‘We all make errors,’ Fr Barber told funeral decades after Fr Marmion allegations

Jesuit was appointed Belvedere’s headmaster in 1973

Fr Noel Barber. Photograph: Jimmy McCormack
Fr Noel Barber. Photograph: Jimmy McCormack

In 2008, Fr Noel Barber of the Jesuits gave the eulogy at the funeral of family friend and Sunday Independent journalist, Terry Keane, using words that will echo today.

“We all make errors,” he said, continuing: “We all make wrong calls. For the most part, for most of us, they are private. It is when such errors and wrong calls are in the public sphere that great damage can be done to one and all.”

Himself a former Belvedere pupil, the 86-year-old Jesuit from Sandymount in Dublin is best known, up to now, to the wider world as the man responsible for the discovery of Caravaggio's The Taking of Christ.

Then superior at the Jesuit community house in Dublin’s Leeson St, it was he who decided in 1990 to have the painting sent for cleaning at the National Gallery where it was identified. It hangs in the gallery on indefinite loan.

READ SOME MORE

In 2018, he delivered the homily at the funeral of former attorney general and European commissioner Peter Sutherland, a friend who was a pupil at Gonzaga College in the early 1960s when Fr Barber taught there as a young Jesuit.

‘A gentleman’

Ordained in 1967, he was appointed Belvedere's headmaster in 1973, where he was faced with the Fr Joseph Marmion allegations, before being appointed headmaster at Gonzaga College in Dublin in the early 1980s. He taught later in the United States.

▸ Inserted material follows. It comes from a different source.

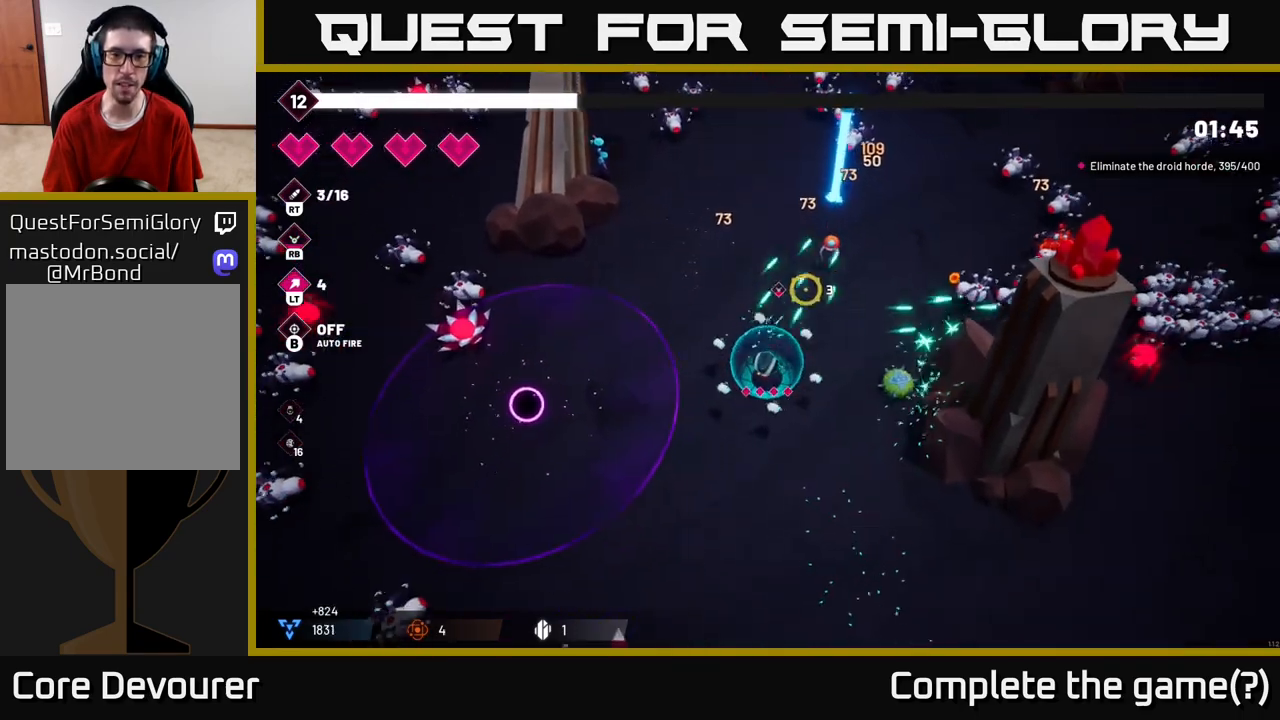
{"buttons": ["R2"], "left_stick": "up-left", "right_stick": "right", "events": [[83, "right_stick", "right"], [333, "left_stick", "up-left"]]}
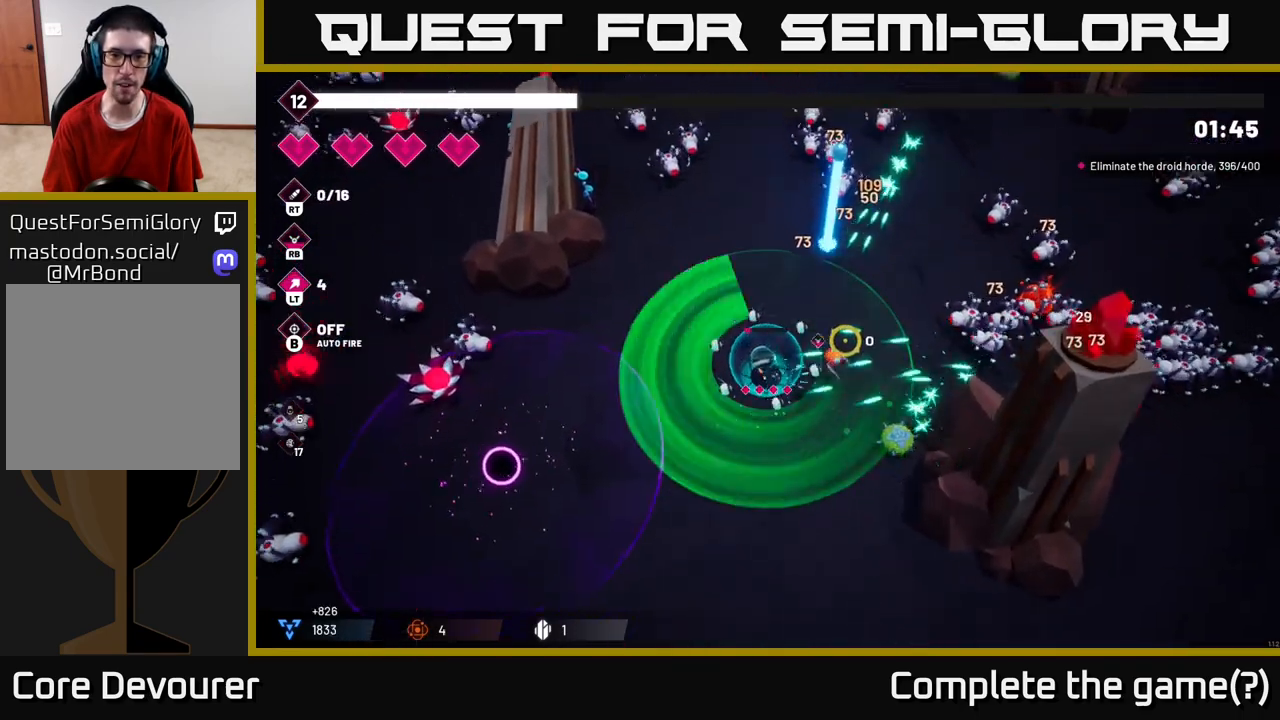
{"buttons": [], "left_stick": "down-right", "right_stick": "right", "events": [[183, "left_stick", "up"], [433, "R2", "up"], [500, "left_stick", "down-right"]]}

He was editor of the Jesuits' magazine Studies from 1989 to 2001. An expert on English Jesuit poet Gerard Manley Hopkins, he co-edited Volume Five of Hopkins' Collected Works, published in 2018 by Oxford University Press.

In 2017, he was presented with an honorary fellowship of the National College of Ireland for his services to education. In a report on the Jesuits' website, he was described as "a Jesuit, a scholar and a gentleman".